Ein G zu viel

Ein Autoren-Porträt auf Spiegel Online hat mich auf eine junge Frau namens Jenny-Mai Nuyen aufmerksam gemacht. Die schreibt offenbar Fantasy auf Deutsch, und soll damit recht erfolgreich sein. War mir bislang kein Begriff, allerdings lese ich seit einiger Zeit auch nur noch sehr selektiv Fantasy.

Jedenfalls sticht einem als Mensch in Vietnam sofort der Nachname der jungen Autorin ins Auge: Nuyen. Das sieht sehr vietnamesisch aus. Und auch wieder nicht. Es fehlt nämlich ein G: „Ngyuen“.

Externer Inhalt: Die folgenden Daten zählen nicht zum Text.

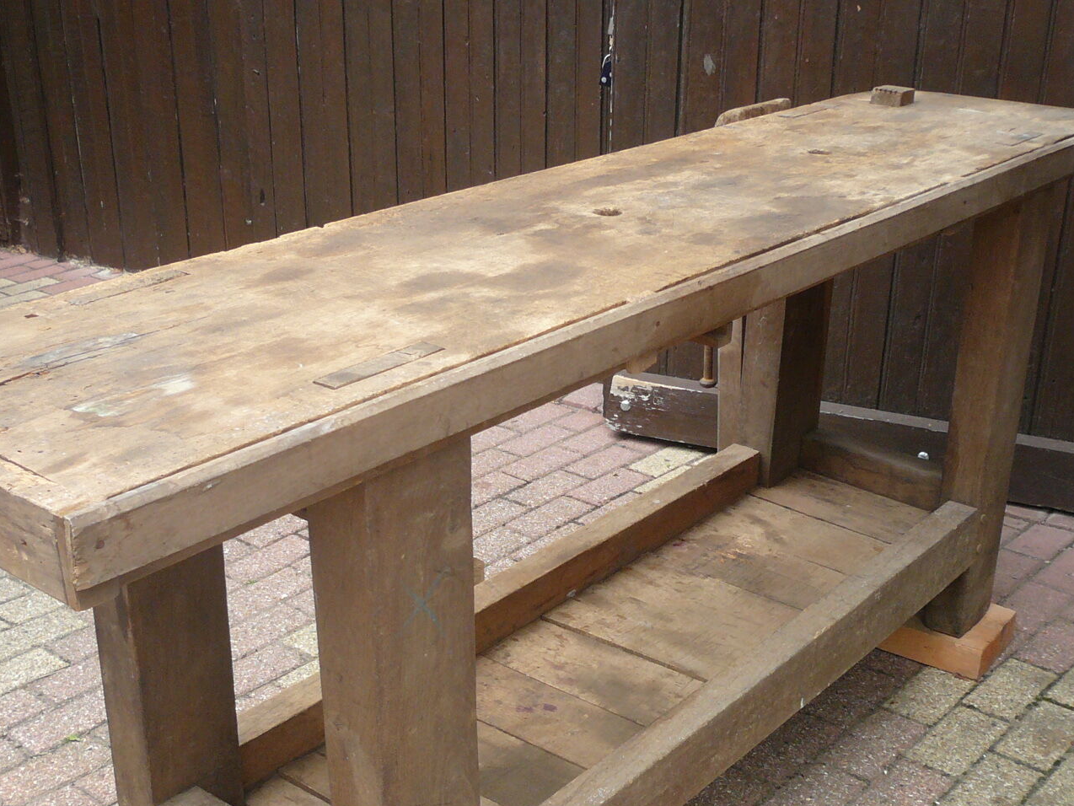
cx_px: 538
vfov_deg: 31.9
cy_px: 546
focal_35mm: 45
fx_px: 1396
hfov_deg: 42.1
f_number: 2.8
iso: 100
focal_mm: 4.6
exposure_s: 1/160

Des Rätsels Lösung: In der Tat hat Jenny-Mai Nuyen einen vietnamesischen Vater, wie die Biographie aufklärt. Mehr sogar: Eigentlich heißt sie „Jenny-Mai Nguyen“. Aber ihr Herausgeber hat sie offenbar überredet, das G für ihre Autorenkarriere fallen zu lassen.

Warum er das getan hat, habe ich leider nicht herausgefunden. Aber man kann ja spekulieren. Zum einen klingt Nuyen sicherlich einfacher als Nguyen. Die Deutschen kennen zwar im Gegensatz zu anderen Völkern die Kombination „ng“ (beispielsweise in „Gang“ oder „Verlangen“), aber nicht am Anfang des Wortes. Das macht vielen Deutschen Schwierigkeiten, dabei wird es ganz normal, mit beiden Buchstaben ausgesprochen: Nnnngggg…

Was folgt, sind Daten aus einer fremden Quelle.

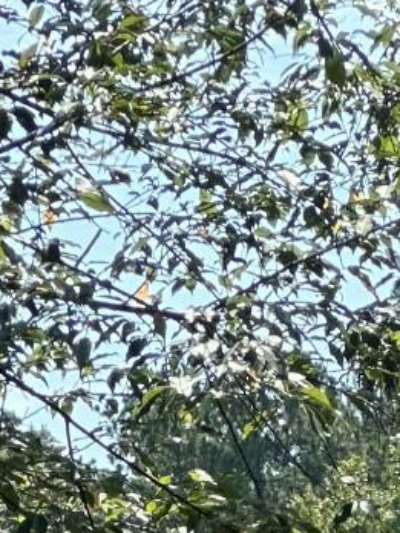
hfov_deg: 3.4
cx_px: 155
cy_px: 1437
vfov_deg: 4.4
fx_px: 6810
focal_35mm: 442
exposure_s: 1/335
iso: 32
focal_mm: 9
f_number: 2.8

Vielleicht wollte man auch das Vietnamesische nicht ganz so raushängen lassen, und hat sich (wir reden hier immerhin vom Fantasy-Genre) für die etwas mysteriöse Variante entschieden. Autoren legen sich ja gerne ein Pseudonym an, und es muss ja nicht gleich jeder Theobald Tiger heißen. Außerdem ist Nguyen kein sonderlich seltener Name. Im Gegenteil.

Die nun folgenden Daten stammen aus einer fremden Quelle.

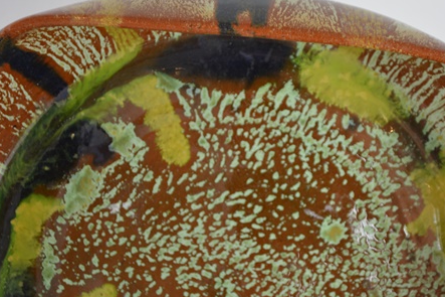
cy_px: 145
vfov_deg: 12.3
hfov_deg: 18.3
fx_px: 1380
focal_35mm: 112
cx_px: 287
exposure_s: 1/60
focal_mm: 55
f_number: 5.6
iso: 500
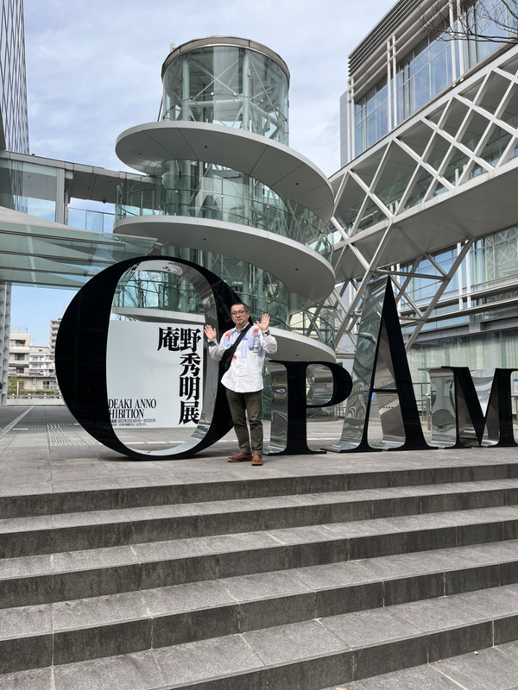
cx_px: 259
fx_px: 519
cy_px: 345
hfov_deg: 53.1
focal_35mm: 26
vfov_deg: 67.3
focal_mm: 5.1
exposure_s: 1/1802
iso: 50
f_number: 1.6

„Nguyen“ ist mit Abstand der häufigste vietnamesische Nachname. Er ist so etwas wie bei uns Schmidt, Meier und Huber zusammen. Nach Schätzungen tragen etwa 40 Prozent der Vietnamesen den Namen Ngyuen. In Melbourne ist Nguyen der zweithäufigste Name hinter Smith, und in Frankreich immerhin noch der 54.-häufigste Name.

Warum?

Hab ich mich lange Zeit auch gefragt. Wikipedia.com gibt ein paar Antworten. Es scheint so, als ob im 13. Jahrhundert die neu an die Macht gekommene Tran-Dynastie ihre Vorgänger von der Ly-Dynastie zwang, den Namen Ngyuen anzunehmen. Vermutlich, um ihre Macht im Land zu etablieren. Anschließend machte dieses Beispiel Schule, und tauchte immer wieder im Laufe der Geschichte auf: Menschen änderten ihren Namen in Ngyuen, um Verfolgungen zu entgehen. Als schließlich sogar eine Kaiser-Dynastie mit den Namen Nguyen an die Macht kam (1802), änderten viele Menschen ihren Namen in Nguyen, um Vorteile zu erlangen.

Namensänderungen scheinen also in vergangenen Jahrhunderten nicht sonderlich schwer gewesen zu sein.

Auch heute noch gilt im Alltag übrigens der Nachname als vernachlässigbar. Menschen stellen sich mit dem Vornamen vor. Sämtliche Vornamen müssen bei offiziellen Geschäften angegeben werden, um Verwechslungen zu vermeiden. Eine Sache, die Europäern eher Kopfzerbrechen bereitet.

Womit wir wieder bei Jenny-Mai wären. Deren Bücher habe ich zwar wie gesagt noch nicht gelesen, aber allein für die wunderschön gestaltete Webseite (deren Bilder sie selbst gezeichnet hat), verdient sie Applaus.